Given:
- The boatman goes 2 km against the current in 1 hour.
- The boatman goes 1 km along the current in 10 minutes.

To Find:
- How long will it take to go 5 km in stationary water?

Explanation:
To solve this problem, we need to find the speed of the boatman in stationary water and then use that speed to calculate the time taken to cover a distance of 5 km.

Finding the Speed:
Let's assume the speed of the boatman in stationary water is 'x' km/hr.
- Against the current, the effective speed of the boatman is (x - c) km/hr, where 'c' is the speed of the current.
- Along the current, the effective speed of the boatman is (x + c) km/hr.

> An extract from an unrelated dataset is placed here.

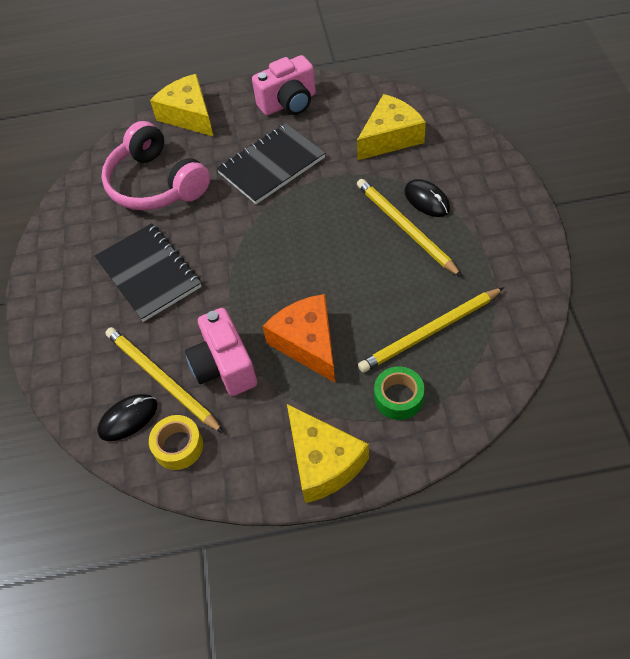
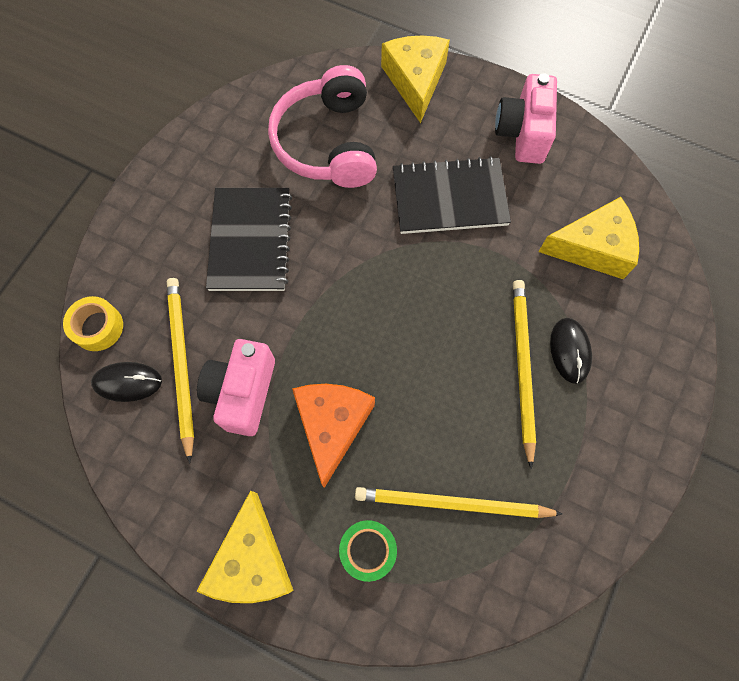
camera: 30 degrees right, 15 degrees up
yellow tape [149,415,203,470] -> yellow tape moved to [63,296,123,351]
pink camera [252,55,316,116] -> pink camera turned 90 degrees clockwise [495,73,557,164]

Given that the boatman goes 2 km against the current in 1 hour and goes 1 km along the current in 10 minutes, we can form the following equations:

- (x - c) = 2 (Equation 1)
- (x + c) = 6 (Equation 2) [10 minutes is 1/6th of an hour]

Solving these equations, we get:
x = 4 km/hr (speed of boatman in stationary water)
c = 2 km/hr (speed of the current)

Calculating the Time:
Now that we know the speed of the boatman in stationary water, we can calculate the time taken to cover a distance of 5 km.

Let 't' be the time taken to cover 5 km.
- Against the current, the boatman's speed is (4 - 2) = 2 km/hr.
- Along the current, the boatman's speed is (4 + 2) = 6 km/hr.

Using the formula: Speed = Distance/Time, we have:
- Against the current: 2 = 5/t
- Along the current: 6 = 5/t

Simplifying these equations, we get:
- t = 5/2 hours to go against the current
- t = 5/6 hours to go along the current

Converting the time to minutes, we have:
- t = 5/2 * 60 = 150 minutes to go against the current
- t = 5/6 * 60 = 50 minutes to go along the current

The total time taken to cover a distance of 5 km in stationary water is the sum of the time taken against the current and the time taken along the current:
Total time = 150 + 50 = 200 minutes = 3 hours and 20 minutes.

However, none of the options provided match this result. Therefore, it seems that there might be an error in the given answer options or in the calculations.